All reserves are done dynamically. This means that the program starts out with a small memory allocation of 32K for Reserves. As a program Reserves more memory, the runtime package checks to see if the current memory allocation has been exceeded. If it has, the program expands the memory allocation to accommodate the request. This way, a program only uses the amount of memory that is actually needed. Once memory has been expanded to accommodate a Reserve, it stays expanded until the program terminates. Since EXPL returns memory to its own pool when it exits from procedures, the expanded space becomes available for other uses in other parts of the program.

 

Reserve memory allocations are optimized for speed.
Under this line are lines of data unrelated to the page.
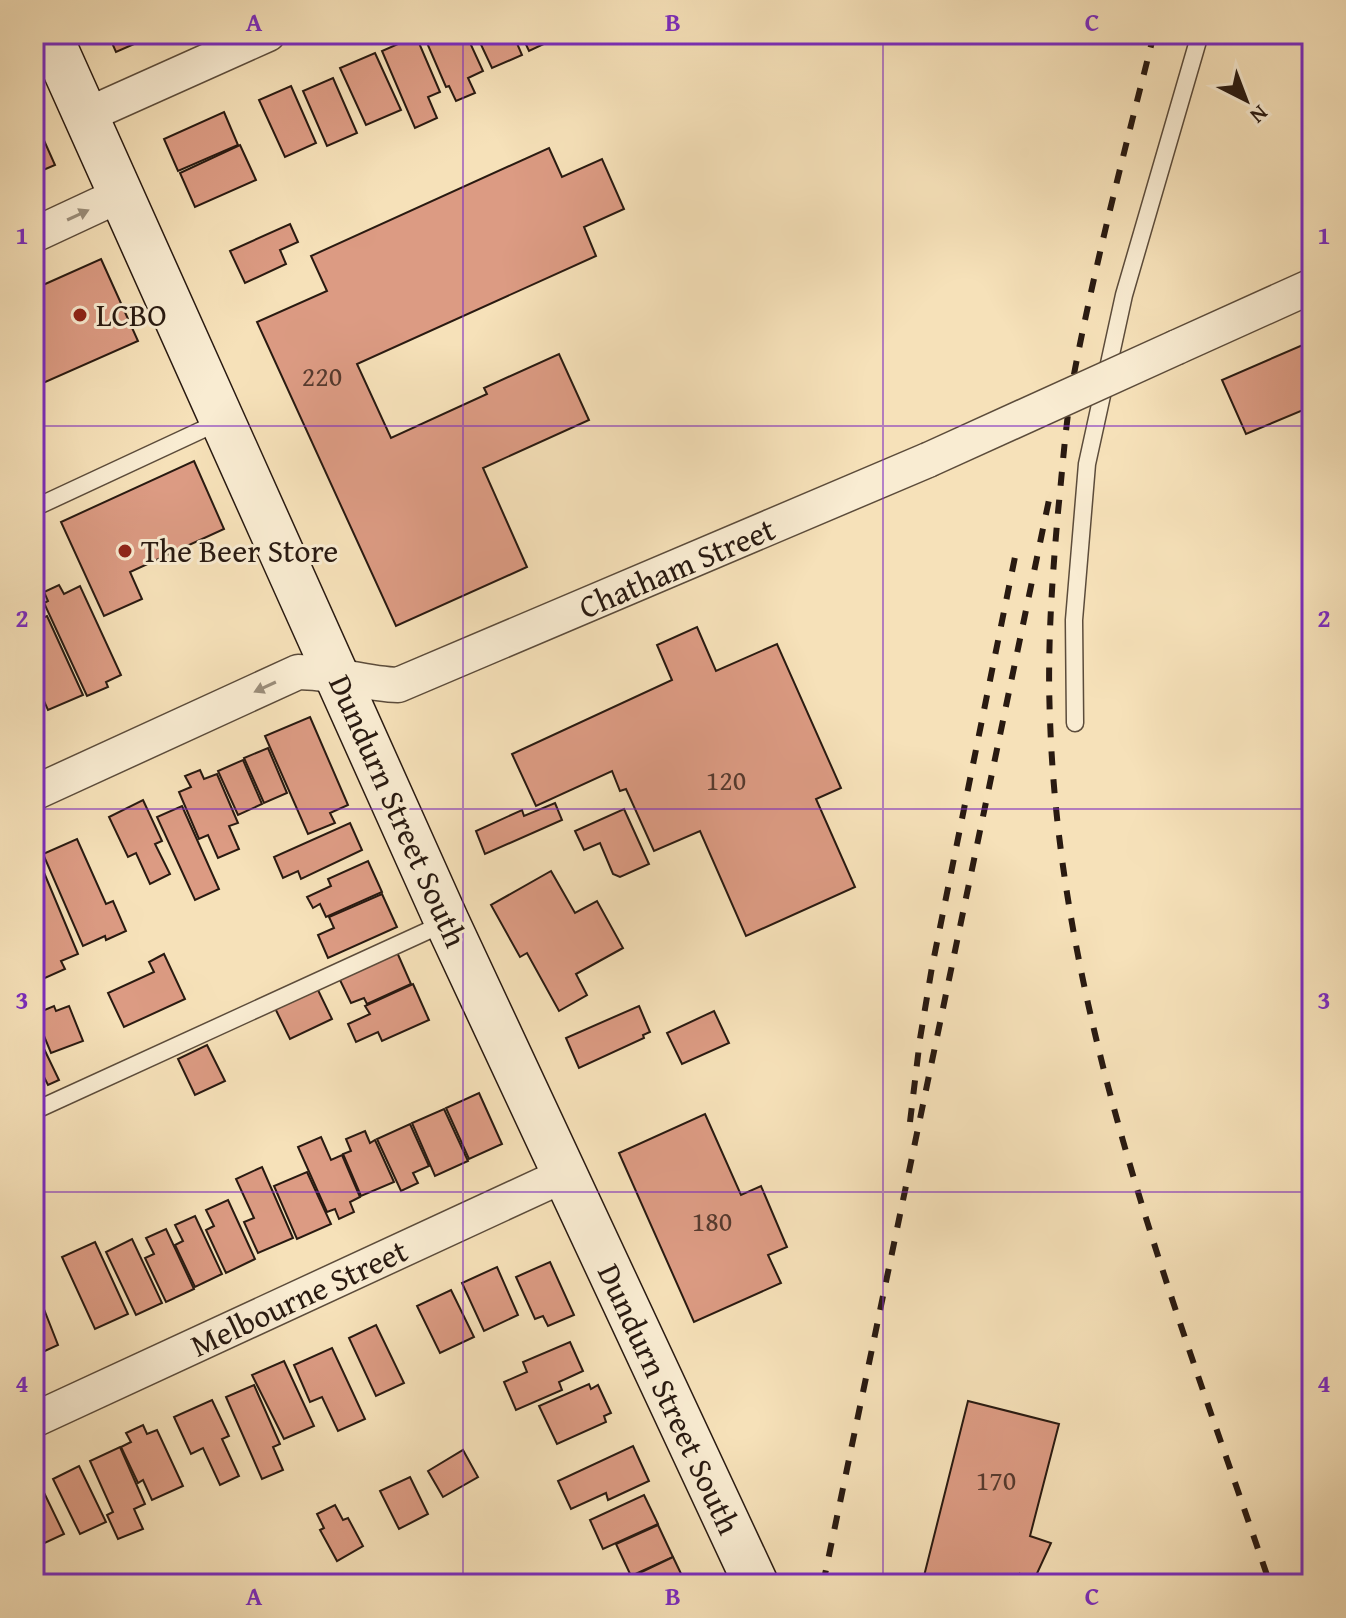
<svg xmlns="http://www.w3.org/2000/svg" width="1346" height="1618" font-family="'Gentium Book Plus',serif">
<rect width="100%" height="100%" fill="#f6e1b9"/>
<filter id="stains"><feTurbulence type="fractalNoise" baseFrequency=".0025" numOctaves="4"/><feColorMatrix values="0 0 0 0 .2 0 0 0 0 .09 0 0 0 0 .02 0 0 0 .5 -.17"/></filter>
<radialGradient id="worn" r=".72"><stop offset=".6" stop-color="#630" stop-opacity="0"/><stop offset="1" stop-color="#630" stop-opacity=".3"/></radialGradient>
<g fill="#dc9b83" stroke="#291a11" stroke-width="2">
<polygon points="108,34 157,34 116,52"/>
<polygon points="429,34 466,34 483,71 468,78 475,93 456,101 449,86 446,87 427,43 429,42 427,35"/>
<polygon points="476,34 513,34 522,55 492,68"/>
<polygon points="521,34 565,34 529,51"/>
<polygon points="416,36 440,92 428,97 437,118 415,128 382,51"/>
<polygon points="375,53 401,110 366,125 340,68"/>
<polygon points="333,78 357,133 327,146 303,91"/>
<polygon points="291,86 316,143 285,157 259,100"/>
<polygon points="224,112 238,145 178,171 164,139"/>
<polygon points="34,118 55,165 34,174"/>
<polygon points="240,145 256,180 195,207 180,173"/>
<polygon points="549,148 562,177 602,159 624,209 584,227 596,256 357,364 391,438 487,394 484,388 559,354 589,420 483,468 527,567 396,626 257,322 327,291 311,256"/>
<polygon points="290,224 298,242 280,250 286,264 245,283 230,251"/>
<polygon points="101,259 138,341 34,387 34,289"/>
<polygon points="1312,341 1312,431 1303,410 1246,434 1222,380"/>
<polygon points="194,461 224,529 130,572 142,599 104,616 61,522"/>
<polygon points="59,585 64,594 80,586 121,675 106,682 108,687 87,696 44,603 48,601 44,592"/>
<polygon points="47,616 83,695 48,710 34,679 34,622"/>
<polygon points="697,627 716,671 777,644 841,788 816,799 855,887 746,936 700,831 654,851 626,789 620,791 612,771 536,806 512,754 672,680 657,645"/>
<polygon points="34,701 43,721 34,725"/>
<polygon points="310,717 348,805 330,813 335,823 308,834 265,736"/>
<polygon points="268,748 287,793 264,803 244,758"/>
<polygon points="243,760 262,804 238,815 218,771"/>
<polygon points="200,770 204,779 217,774 238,823 229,826 239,849 218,858 208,835 199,839 179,792 191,787 185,776"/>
<polygon points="143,800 162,841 155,844 170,874 150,884 136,853 128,857 109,817"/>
<polygon points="555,803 562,820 485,854 476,831 522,810 524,816"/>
<polygon points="182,806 219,889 195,900 157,817"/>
<polygon points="624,809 649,864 620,877 613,874 600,843 584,850 575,831"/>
<polygon points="350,823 362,850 301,879 298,871 283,878 274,857"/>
<polygon points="77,839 106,904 113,901 126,931 106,940 105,936 83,946 43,854"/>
<polygon points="368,861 382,892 326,917 320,904 313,908 307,897 331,886 328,879"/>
<polygon points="40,863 78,954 61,961 65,969 36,982 34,977 34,865"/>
<polygon points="551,871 575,913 597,901 623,948 576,974 587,995 559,1011 527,953 520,957 491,905"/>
<polygon points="382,894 397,927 328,958 318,935 334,928 329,917"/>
<polygon points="396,950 411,984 367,1004 364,998 351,1003 338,976"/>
<polygon points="164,954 185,999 124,1027 108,993 154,972 149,962"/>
<polygon points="413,984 429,1020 382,1041 378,1032 356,1042 348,1024 370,1014 365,1006"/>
<polygon points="317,988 332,1019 290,1039 273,1004"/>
<polygon points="54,1006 56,1011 69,1006 83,1041 51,1053 35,1014"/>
<polygon points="639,1006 650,1032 643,1035 644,1038 579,1068 566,1038"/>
<polygon points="714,1011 729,1043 682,1064 667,1033"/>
<polygon points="34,1028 59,1080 48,1085 34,1057"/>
<polygon points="207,1045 225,1081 195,1095 178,1059"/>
<polygon points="479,1093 502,1144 469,1159 446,1108"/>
<polygon points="444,1109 468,1161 435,1176 412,1123"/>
<polygon points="705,1114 741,1195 761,1186 787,1247 768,1255 781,1283 694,1322 619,1153"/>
<polygon points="410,1124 429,1166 413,1173 418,1183 401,1191 377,1139"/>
<polygon points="365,1131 370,1143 375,1140 394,1182 361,1196 343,1154 351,1151 346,1139"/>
<polygon points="321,1137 331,1160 342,1155 360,1197 350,1202 354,1212 339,1219 335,1209 327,1212 298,1147"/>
<polygon points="262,1167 293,1238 258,1253 244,1222 254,1218 236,1179"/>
<polygon points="307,1172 331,1224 297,1239 274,1186"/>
<polygon points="228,1200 255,1259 226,1273 206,1230 214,1226 206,1210"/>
<polygon points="195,1216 222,1274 195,1287 175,1245 183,1241 175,1225"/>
<polygon points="166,1229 194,1289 166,1302 145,1258 154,1254 146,1238"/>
<polygon points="132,1239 162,1303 136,1315 106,1252"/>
<polygon points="95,1242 128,1314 95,1329 62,1257"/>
<polygon points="550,1262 574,1315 548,1326 543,1316 535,1319 516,1277"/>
<polygon points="497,1267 518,1315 484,1331 462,1283"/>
<polygon points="451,1290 474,1337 440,1353 417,1306"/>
<polygon points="38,1294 58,1345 34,1356 34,1295"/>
<polygon points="376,1325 404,1383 376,1396 349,1338"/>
<polygon points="570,1342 583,1371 559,1382 562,1390 516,1410 504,1382 527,1372 523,1362"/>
<polygon points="332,1348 365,1419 338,1431 322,1397 310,1402 294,1365"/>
<polygon points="284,1361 314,1426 284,1439 252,1375"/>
<polygon points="589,1384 591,1389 598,1385 611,1413 604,1416 606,1422 557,1444 539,1406"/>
<polygon points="254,1385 280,1444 273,1447 283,1470 262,1479 226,1397"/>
<polygon points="212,1400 229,1436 222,1439 239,1476 220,1485 203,1448 191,1454 174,1417"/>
<polygon points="968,1401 1059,1424 1030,1536 1051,1543 1034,1580 1020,1574 1018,1584 922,1584"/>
<polygon points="143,1425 147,1434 157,1430 183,1486 152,1500 143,1480 138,1483 121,1447 131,1442 126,1433"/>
<polygon points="633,1446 649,1481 608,1500 606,1493 571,1509 558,1481"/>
<polygon points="120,1447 145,1504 134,1509 143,1529 118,1539 107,1515 113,1512 90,1461"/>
<polygon points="463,1450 478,1477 443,1497 428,1471"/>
<polygon points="79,1466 106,1522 80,1534 53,1479"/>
<polygon points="35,1474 64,1534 36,1547 34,1543"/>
<polygon points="410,1477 428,1514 399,1529 380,1491"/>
<polygon points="644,1495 658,1524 603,1549 590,1520"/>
<polygon points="335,1505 343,1520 348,1518 363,1546 337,1561 320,1530 324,1528 317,1514"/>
<polygon points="658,1525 673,1557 631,1576 616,1544"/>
<polygon points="673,1557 686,1584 634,1584 631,1577"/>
</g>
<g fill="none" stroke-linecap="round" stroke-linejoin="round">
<defs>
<g id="service">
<polyline points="34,508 221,421"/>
<polyline points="1075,723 1074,620 1087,464 1124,295 1200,34"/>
<polyline points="34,1111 447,922"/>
</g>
<g id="minor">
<polyline points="85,116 268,34"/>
<polyline points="34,235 122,194"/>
<polyline points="1177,347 1312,286"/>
<path d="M34 793 298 672C332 672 364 684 398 685L928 460"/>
<polyline points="34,1420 564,1175"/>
</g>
<polyline id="secondary" points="49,34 447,922 756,1584"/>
</defs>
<use href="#service" stroke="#5c4c3b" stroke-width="19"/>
<use href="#minor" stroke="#5c4c3b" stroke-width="37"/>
<use href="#secondary" stroke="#291a11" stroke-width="47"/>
<use href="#service" stroke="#f9ecd2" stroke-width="16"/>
<use href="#minor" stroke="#f9ecd2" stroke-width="34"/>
<use href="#secondary" stroke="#f9ecd2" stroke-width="44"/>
<g stroke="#291a11" stroke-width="6" stroke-dasharray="14 14" stroke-linecap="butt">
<path d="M1154 34C1126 145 1097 256 1075 369 1066 416 1063 464 1058 512 1052 581 1047 650 1050 719 1060 1018 1175 1304 1270 1584"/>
<polyline points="910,1122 920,1039 932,967 1016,552"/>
<polyline points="823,1584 1050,495"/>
</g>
<defs>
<polyline id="minor-bridge" points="928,460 1177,347"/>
</defs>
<use href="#minor-bridge" stroke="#5c4c3b" stroke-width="37" stroke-linecap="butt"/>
<use href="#minor-bridge" stroke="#f9ecd2" stroke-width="34"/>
</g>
<defs><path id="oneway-solid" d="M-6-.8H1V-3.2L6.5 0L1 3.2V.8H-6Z" transform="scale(2)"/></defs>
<g fill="#9b8e7b">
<use href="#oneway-solid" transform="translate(78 215) rotate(-25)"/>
<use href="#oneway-solid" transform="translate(265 687) rotate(155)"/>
</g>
<path fill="none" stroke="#7b2cbf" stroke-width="2" stroke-opacity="0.55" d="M463 34V1584M883 34V1584M34 426H1312M34 809H1312M34 1192H1312"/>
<g fill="#8f2418" stroke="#f9ecd2" stroke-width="3">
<circle cx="80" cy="315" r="8"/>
<circle cx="125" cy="551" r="8"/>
</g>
<g text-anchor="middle" stroke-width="6" stroke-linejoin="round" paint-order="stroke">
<g font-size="28" fill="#563a2e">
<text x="322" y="386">220</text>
<text x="726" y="790">120</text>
<text x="712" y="1231">180</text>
<text x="996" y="1490">170</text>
</g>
<g font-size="32" fill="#291a11" stroke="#f9ecd2" text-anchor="start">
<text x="96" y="326">LCBO</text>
<text x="141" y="562">The Beer Store</text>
</g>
<g font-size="32" fill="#291a11" stroke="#f9ecd2">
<text transform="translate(677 568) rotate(-23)" y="11">Chatham Street</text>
<text transform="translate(398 811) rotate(66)" y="11">Dundurn Street South</text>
<text transform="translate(299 1298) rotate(-25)" y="11">Melbourne Street</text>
<text transform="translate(669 1399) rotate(65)" y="11">Dundurn Street South</text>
</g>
</g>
<rect width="1346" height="1618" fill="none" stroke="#f6e1b9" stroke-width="88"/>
<g transform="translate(1246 100) rotate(138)" stroke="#f9ecd2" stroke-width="6" paint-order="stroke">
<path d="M0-6L14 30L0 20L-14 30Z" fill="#291a11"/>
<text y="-12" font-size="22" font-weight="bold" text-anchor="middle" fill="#291a11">N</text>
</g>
<rect x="44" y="44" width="1258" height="1530" fill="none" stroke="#7b2cbf" stroke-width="3"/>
<g font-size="26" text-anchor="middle" font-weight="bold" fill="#7b2cbf">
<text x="254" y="31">A</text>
<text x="673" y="31">B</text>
<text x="1092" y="31">C</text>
<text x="22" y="244">1</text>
<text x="1324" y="244">1</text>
<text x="22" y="627">2</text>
<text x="1324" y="627">2</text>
<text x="22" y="1009">3</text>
<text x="1324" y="1009">3</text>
<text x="22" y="1392">4</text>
<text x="1324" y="1392">4</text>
<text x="254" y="1605">A</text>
<text x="673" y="1605">B</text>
<text x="1092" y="1605">C</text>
</g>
<rect width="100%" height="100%" filter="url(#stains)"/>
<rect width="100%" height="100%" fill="url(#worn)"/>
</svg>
You can do thousands of small allocations in a short time. For example, in a test application, EXPL  was able to do one million Reserves of 500 bytes each in less than one second. This is less than one microsecond per Reserve.

 

The upper limit of the allocation is set to the maximum size of an integer. For 32-bit EXPL this is 2 gigabytes. On a typical Windows system with at least 2 gigabytes of RAM, you can allocate up to 1.2 gigabytes of memory without any side effects, such as slowing other applications or interfering with the operating system. Beyond 1.2 gigabytes, Windows' memory manager usually needs to rearrange memory to create such a large, contiguous block of memory, and this process can take several seconds of disk swapping. Allocations of more than 1.4 gigabytes will usually fail. This is because Windows is using around 600K of memory for its kernel functions, and these blocks are locked in hardware memory and can't be swapped out. Of course, all these limits can vary depending on how much memory is installed on the computer, what other applications are running, and how the computer is configured.